Eisenheim (Edward Norton) is a magician, who mesmerises the poor in fin de sicle Vienna with tricks that have them believing he is more demon than man. His popularity – and the superstition that follow him – irritates Crown Prince Leopold (played with arch malevolence by Rufus Sewell), a modern man of science, heir to the Austrian crown and cruel as an angry poacher. Leopold is determined to uncover the illusionist’s secrets and show science triumphant over primitive trickery.
But Leopold fails to realise that one secret underpins all others for Eisenheim. As a child he had a clandestine love affair with the beautiful aristocratic Sophie (Jessica Biel), who is now betrothed for political reasons to Leopold.
What follows is a standard wrong-side-of-the-tracks love story interweaved with a metaphysical meditation on the nature of illusion, the role of belief and the corruption of science, delivered with a sleight of hand with which Eisenheim himself would be proud.
The sleight of hand is largely due to the wonderful Paul Giametti (Sideways), who plays Leopold’s lugubrious henchman, Inspector Uhl, charged with running Eisenheim out of town. Uhl is beguiled by the magician. Something of an amateur conjuror, his admiration for the trickster matches his contempt for his dissolute boss.
The relationship between Uhl, Eisenheim and Leopold is the central joy of the film. The chemistry between Giametti and Norton is perfect. Norton plays with his adversaries, bantering with them through tricks one wishes were real, and which transform his enemies.
Burger’s clever script subtly conveys an underlying theme in Millhauser’s short story: the role of belief in society. While science in the form of Prince Leopold offers concrete solutions to everyday woes, what gives people hope is something that does not exist, something that transcends the mundane. As an image of the priesthood it is benign, though hardly flattering. Science and spirituality are needed to temper the other’s excess.

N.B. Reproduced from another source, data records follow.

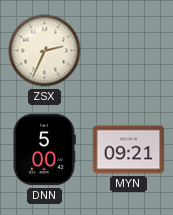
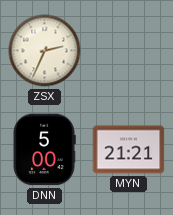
MYN: 09:21 -> 21:21
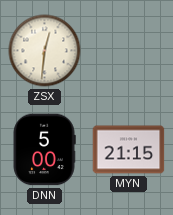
ZSX: 2:34 -> 12:31
MYN: 21:21 -> 21:15
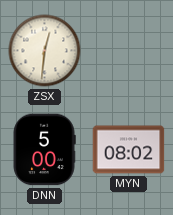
MYN: 21:15 -> 08:02
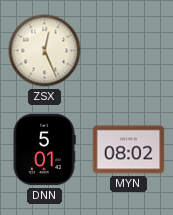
ZSX: 12:31 -> 12:26
DNN: 5:00 -> 5:01
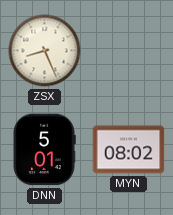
ZSX: 12:26 -> 8:26
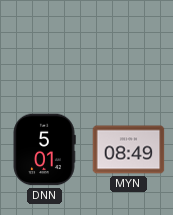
ZSX: 8:26 -> none
MYN: 08:02 -> 08:49
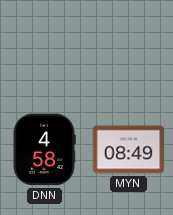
DNN: 5:01 -> 4:58
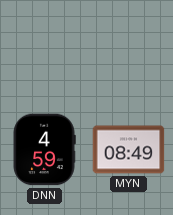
DNN: 4:58 -> 4:59
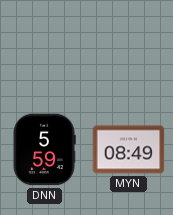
DNN: 4:59 -> 5:59
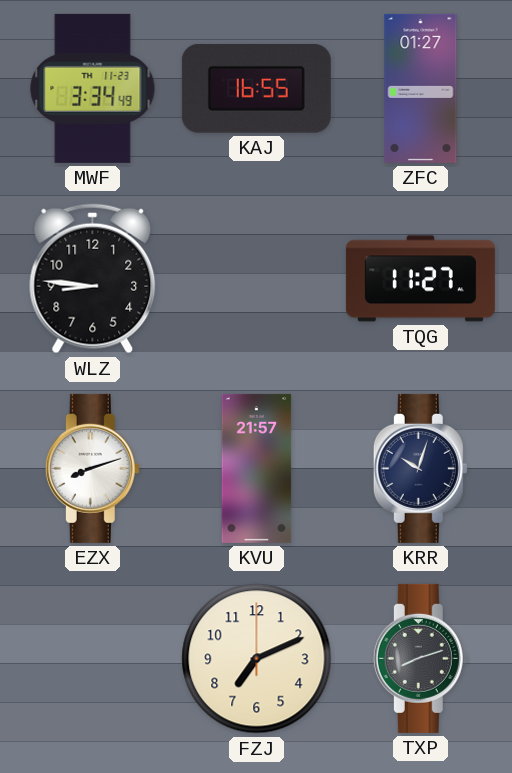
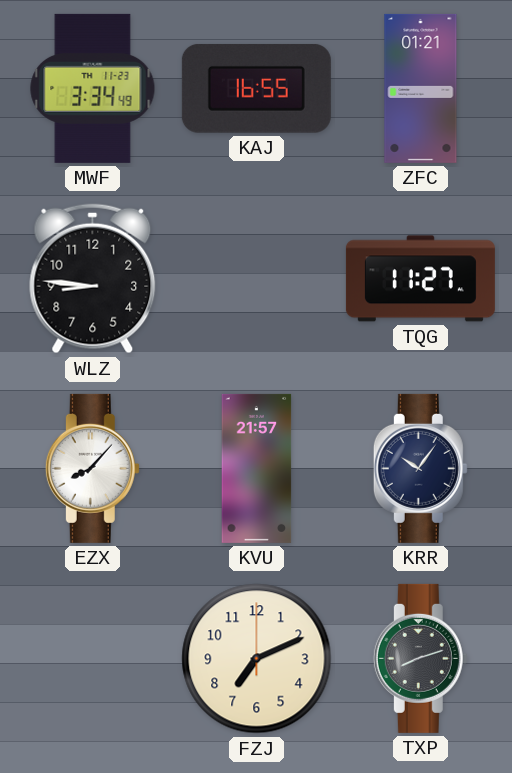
ZFC: 01:27 -> 01:21
EZX: 8:12 -> 8:07
KRR: 10:03 -> 10:06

The only weak point is Sophie, who is played with whimpering stiffness by Jessica Biel (yet another Scarlett Johanssen look-a-like and equally untalented). Biel is too young and unsophisticated for the role. The idea that Eisenheim would travel the world to expunge his passion for her or that Leopold would see her as a political player with whom he could forge an alliance to overthrow his father is incredible. Still she looks pretty as the Viennese vistas – shot in gorgeous muted tones – the only dull point on a lush landscape.